CHINA-SPACE EXPLORATION: INTERNATIONAL COOPERATION

On May 21, China plans to launch a satellite with a vital but unglamorous mission. From a vantage point beyond the moon, Queqiao, as the satellite is called, will relay data from Chang'e 4, a lander and rover that is supposed to touch down on the lunar far side before the end of the year. A Dutch-made radio receiver aboard Queqiao will listen in the quiet lunar environment to the cosmos at low frequencies that carry clues to the time a few hundred million years after the big bang, when clouds of hydrogen gas were spawning the universe's first stars. The mission is viewed as a proof of principle for other efforts to take radio astronomy above the atmosphere, which blocks key radio frequencies, and far from earthly interference. . For Europe's astronomers, it is a test of cooperation with China, something their U.S. counterparts at NASA are barred from doing.

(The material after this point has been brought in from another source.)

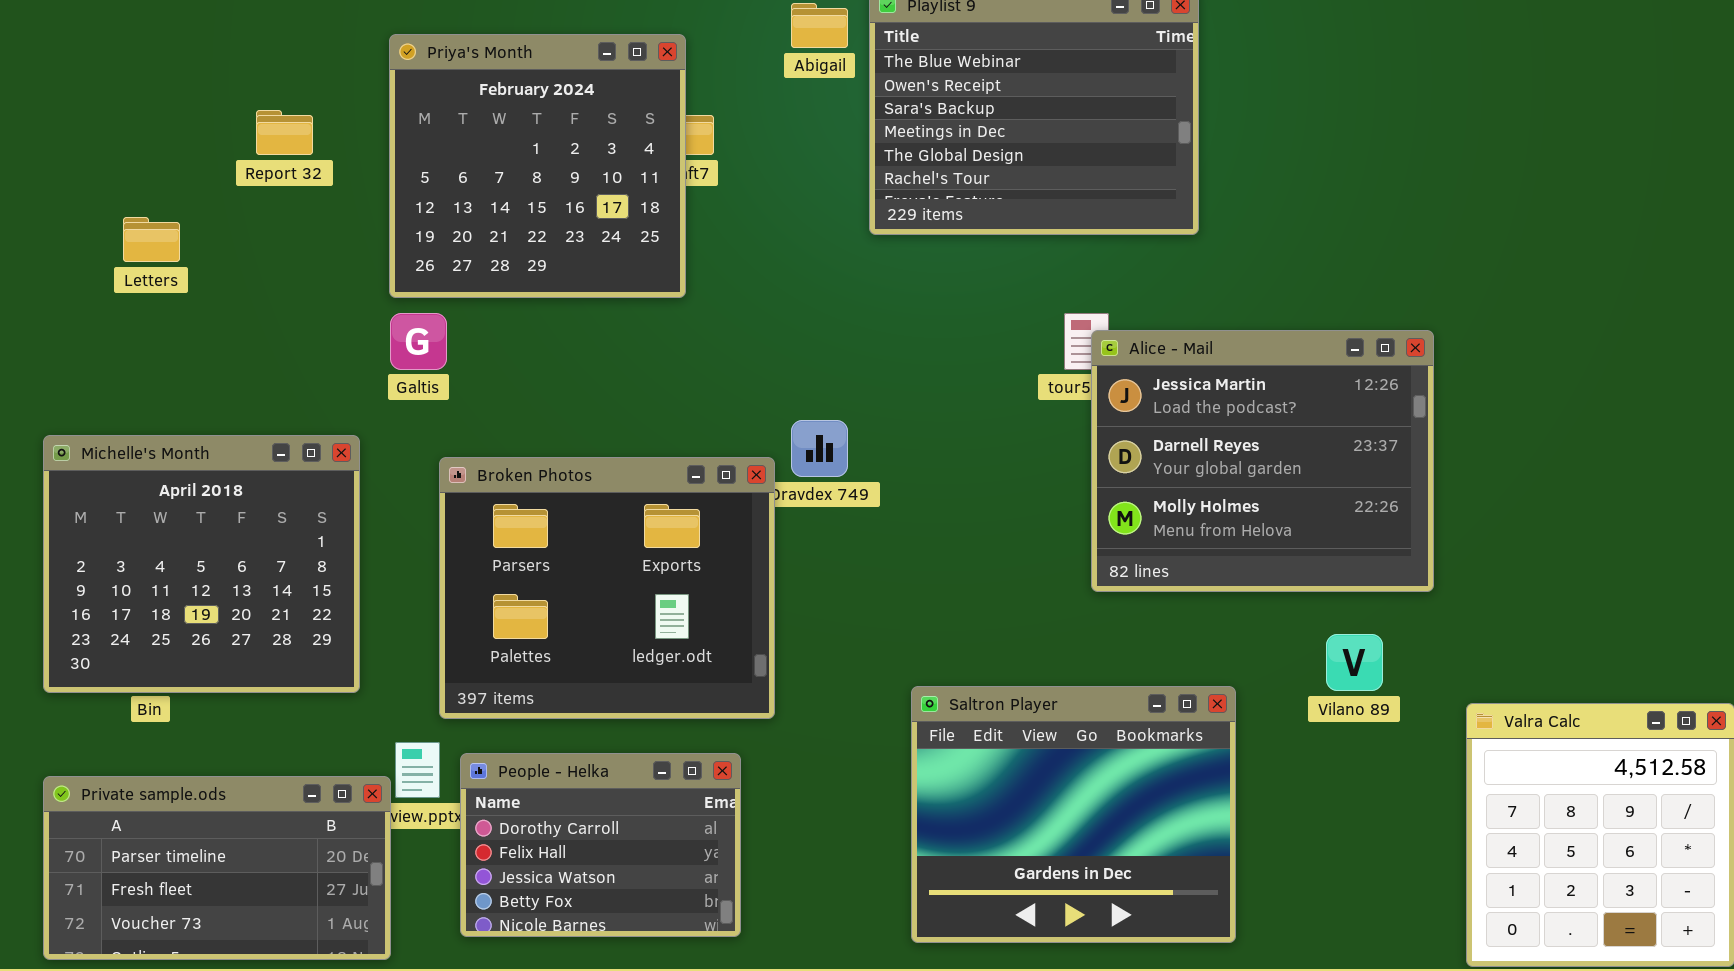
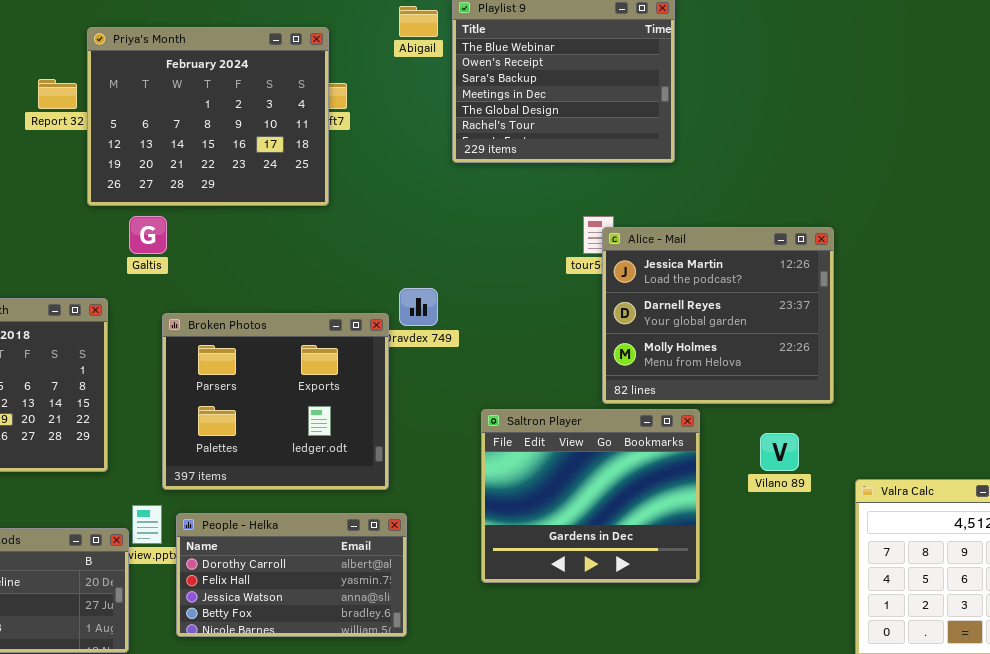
Priya's Month: [389,34,686,298] -> [87,27,329,206], resized
Saltron Player: [911,686,1236,943] -> [481,409,700,583], moved
People - Helka: [460,753,741,937] -> [176,513,407,637], resized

The Netherlands-China Low-Frequency Explorer (NCLE) project stems from a 2015 Dutch trade mission to China, during which the two countries agreed to collaborate on space missions. The Netherlands is strong in radio astronomy: Its Low-Frequency Array (LOFAR) stretches across much of northern Europe. China has an ambitious program of moon missions. Once funded, the team had just 1.5 years to build the instrument. "Half of the experiment is how you work together" Falcke says. Jinsong Ping of the National Astronomical Observatories of China in Beijing, who leads the Chinese team working on the NCLE, agrees: "It is really challenging both sides. … Different culture, habit, language, working manner." Once Queqiao arrives at L2, the NCLE will wait its turn until after the Chang'e 4 lander has achieved its main mission: exploring the South Pole-Aitken Basin, a huge far side depression. Then, around March 2019, the instrument will unspool three 2-meter-long carbon-fiber antennas, each at right angles to the others.